The Appeals Chamber found that Ntaganda did not demonstrate that his right to a fair trial was violated. It also determined that, in convicting him the Trial Chamber did not exceed the facts and circumstances described in the charges.

The Appeals Chamber also rejected his challenge against the Trial Chamber’s finding that the crimes for which he was found to be criminally responsible were part of an attack directed against a civilian population pursuant to, or in furtherance of, an organisational policy.

It further rejected his challenge to the Trial Chamber’s findings on indirect co-perpetration.

The Appeals Chamber also found that the Trial Chamber provided a reasonable assessment of the evidence regarding Ntaganda’s knowledge and intent of the crimes of rape and sexual enslavement of individuals under the age of 15.  The Appeals Chamber also upheld the verdict that he had knowledge of the recruitment, conscription and use of individuals under the age of 15 in hostilities and in relation to the remaining crimes.

The Appeals Chamber declined to accept the prosecutor’s grounds of appeal on the interpretation of the term “attack” in article 8(2)(e)(iv) of the Rome Statute.

In relation to the appeal against the sentence imposed, the Appeals Chamber threw out Ntaganda’s challenge to the Trial Chamber’s assessment of his degree of participation in and knowledge of the crimes, including the crime of sexual enslavement and rape of civilians.

Likewise, Ntaganda’s challenges to the Trial Chamber’s assessment of alleged aggravating circumstances (related to the crime of intentionally directing attacks against civilians) and mitigating circumstances (including the suffering and discrimination that he had endured as a result of his experience in the Rwandan genocide) were also rejected.

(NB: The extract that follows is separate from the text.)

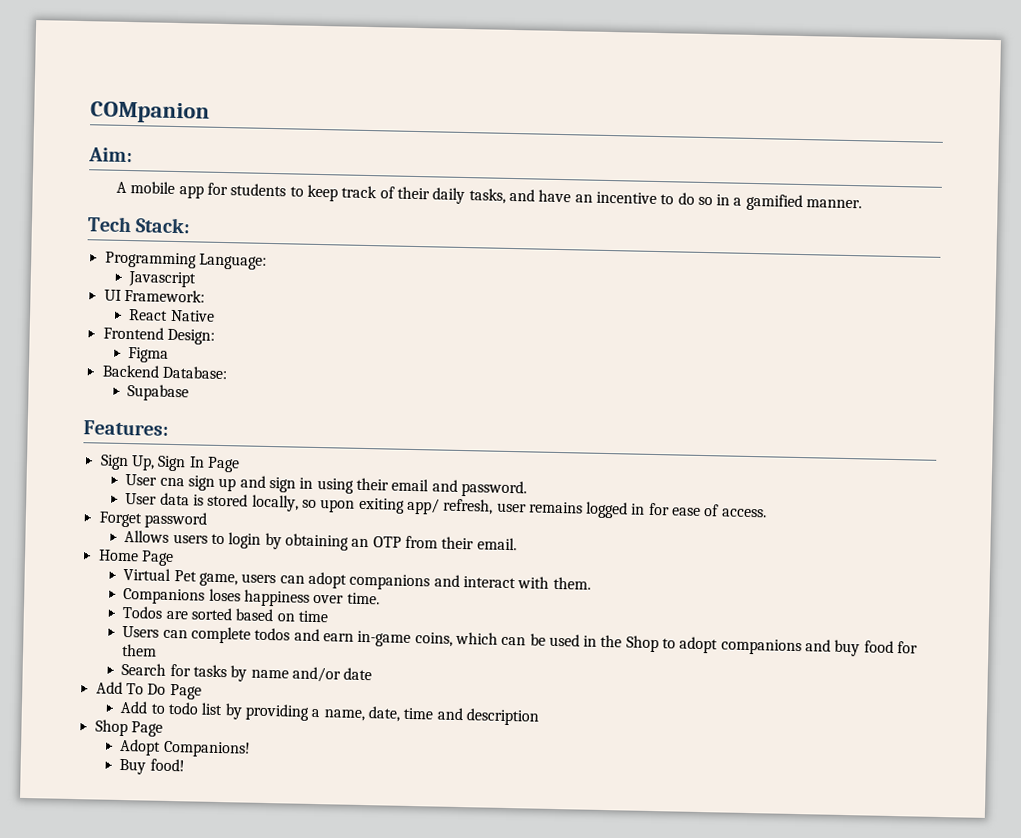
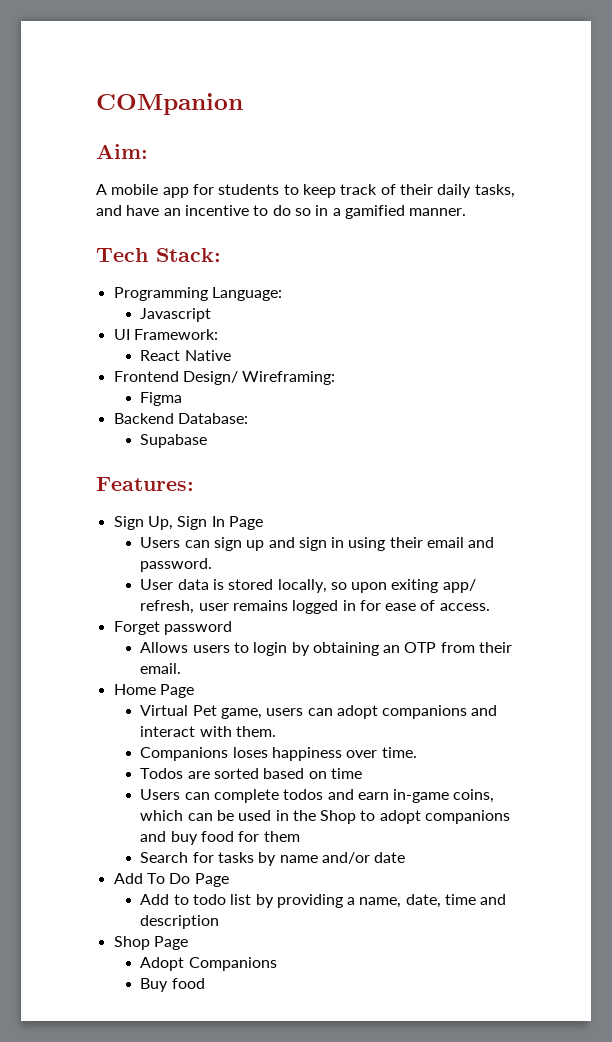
[166,328,215,345] Design: -> [182,371,336,385] Design/ Wireframing:
[125,474,185,487] User cna -> [140,537,210,548] Users can
[162,740,251,758] Companions! -> [188,957,277,971] Companions
[149,758,185,772] food! -> [171,978,205,989] food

Notably, with regard to the latter, the Appeals Chamber noted that Ntaganda’s personal experience in the Rwandan genocide could not diminish his culpability given his criminal conduct and the gravity of the crimes for which he was convicted.

The Appeals Chamber in these appeals was composed of Presiding Judge Howard Morrison, Judge Piotr Hofmański, Judge Luz del Carmen Ibáñez Carranza, Judge Solomy Balungi Bossa and Judge Chile Eboe-Osuji.

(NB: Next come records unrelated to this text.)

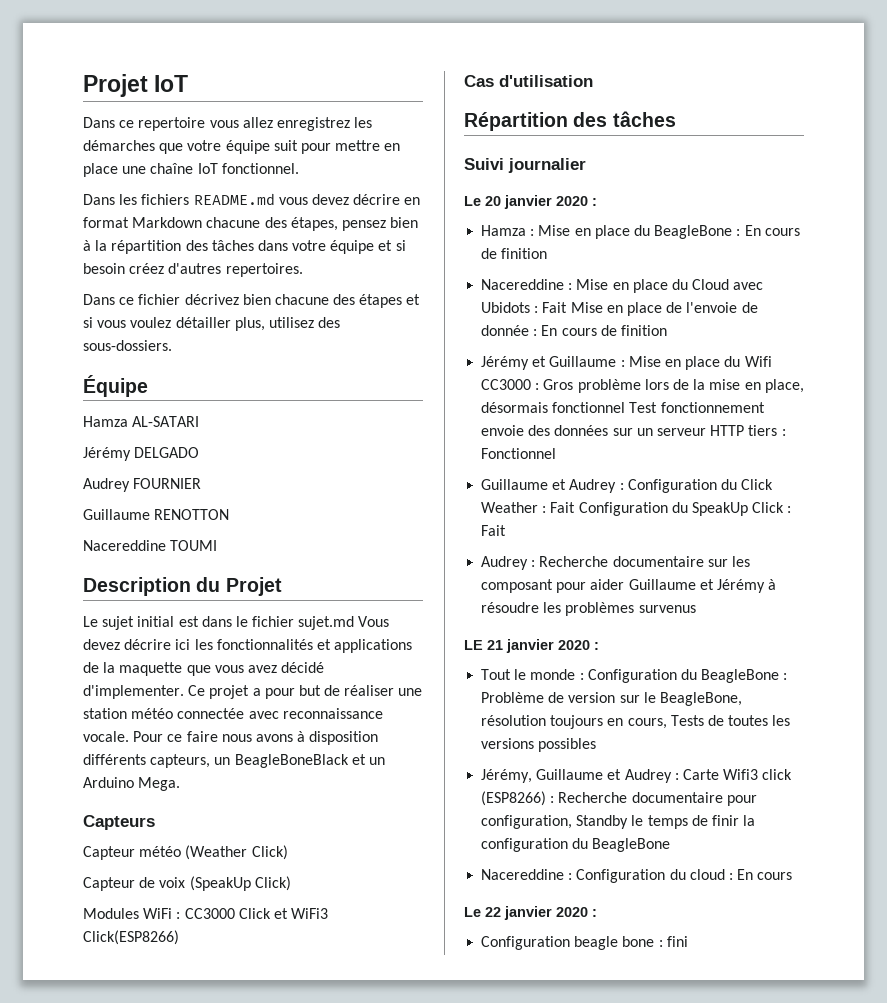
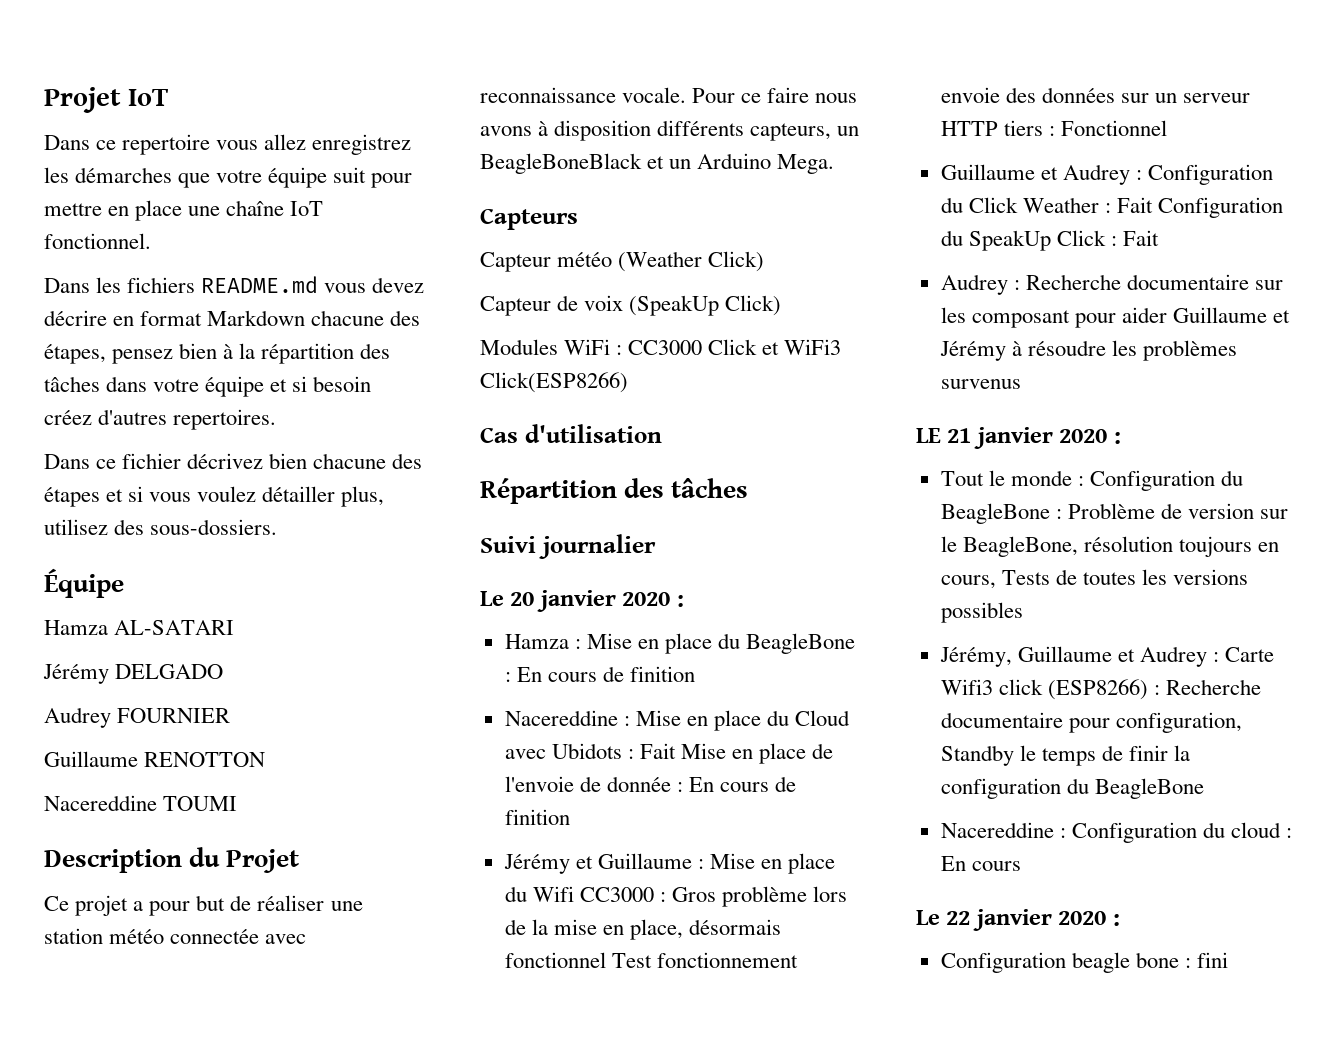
[83,616,390,630] [83,639,413,653] [83,662,325,676] [83,685,184,699] Le sujet initial est dans le fichier sujet.md Vous devez décrire ici les fonctionnalités et applications de la maquette que vous avez décidé d'implementer. -> (300, 861) none

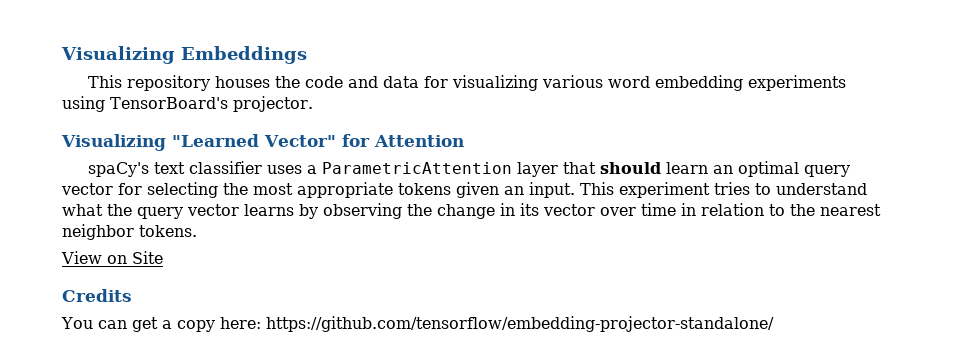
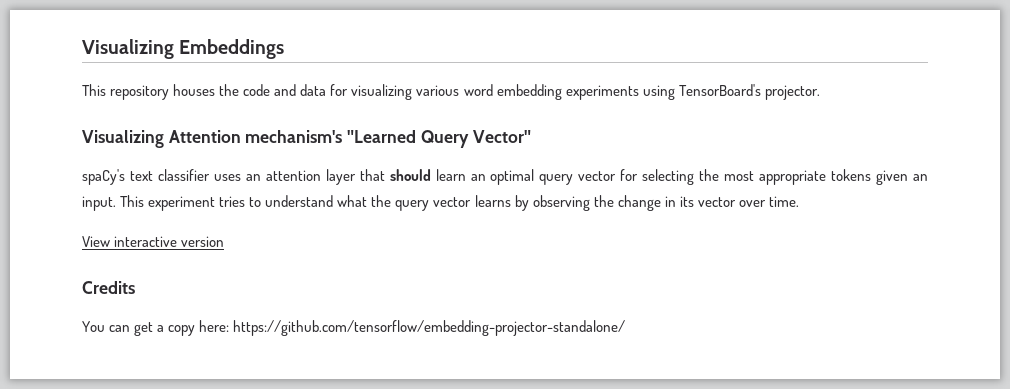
[172,134,259,147] "Learned -> [168,130,469,148] Attention mechanism's "Learned Query
[341,134,464,147] for Attention -> (531, 136) none
[307,162,513,174] a ParametricAttention -> [245,170,321,181] an attention
[641,203,881,216] [62,224,197,240] time in relation to the nearest neighbor tokens. -> [768,196,799,207] time.
[107,251,163,264] on Site -> [114,236,225,247] interactive version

Separate opinions were appended to the Appeals Chamber’s Judgments. In their opinions, Judges Hofmański, Morrison, Eboe-Osuji and Bossa discuss the meaning of “attack” in article 8(2)(e)(iv) of the Statute.

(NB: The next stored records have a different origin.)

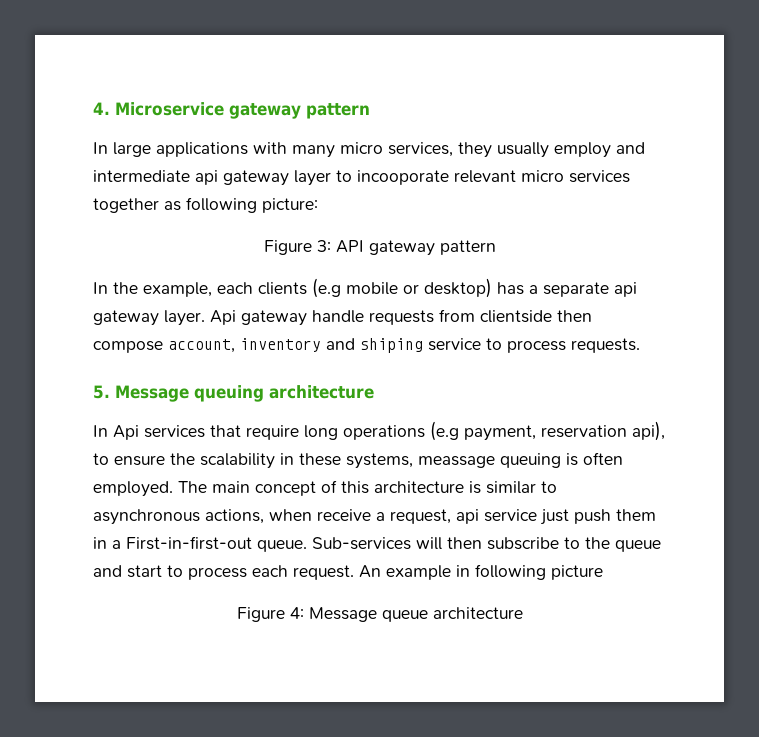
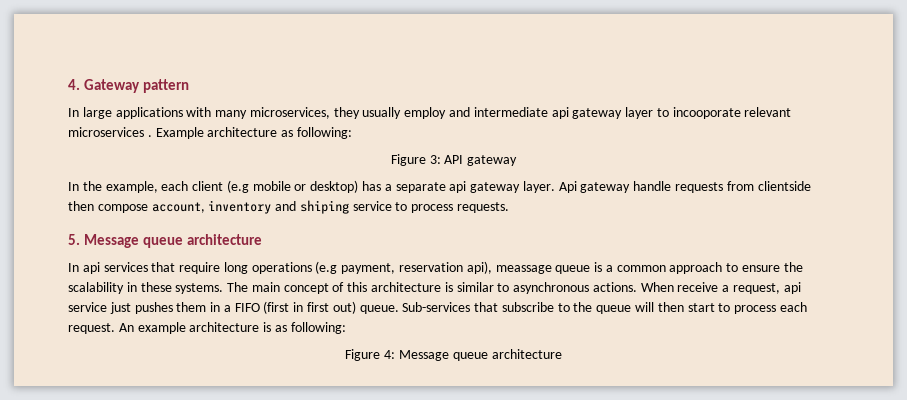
[115,102,301,119] Microservice gateway -> [84,79,141,93] Gateway
[340,142,453,157] micro services, -> [249,107,330,119] microservices,
[521,170,630,183] [93,197,318,213] micro services together as following picture: -> [68,127,352,139] microservices . Example architecture as following:
[439,240,496,255] pattern -> (518, 160) none
[258,282,307,295] clients -> [192,181,224,191] client
[194,385,264,402] queuing -> [143,237,184,248] queue
[113,425,139,440] Api -> [82,262,100,274] api
(665, 431) none -> [495,262,723,274] meassage queue is a common approach
[346,452,623,469] [93,481,173,497] systems, meassage queuing is often employed. -> [175,283,224,294] systems.
[205,509,312,524] actions, when -> [592,282,674,292] actions. When
[574,509,611,524] push -> [134,302,173,314] pushes
[126,536,482,552] First-in-first-out queue. Sub-services will then -> [234,301,499,314] FIFO (first in first out) queue. Sub-services that
[93,565,122,577] and -> [635,302,684,312] will then
[456,564,603,580] in following picture -> [189,322,346,334] architecture is as following:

In his opinion, Judge Morrison discussed indirect co-perpetration, while Judge Ibáñez examined the contextual elements of crimes against humanity, in particular, the requirement of a state or organisational policy to commit a widespread or systematic attack against any civilian population.

The judge also discussed indirect co-perpetration as a mode of liability enshrined in article 25(3)(a) of the Statute.

Judge Eboe-Osuji looked into the use of prior recorded statements, indirect co-perpetration and the legal interpretation of a state or organisational policy to commit an attack directed against any civilian population.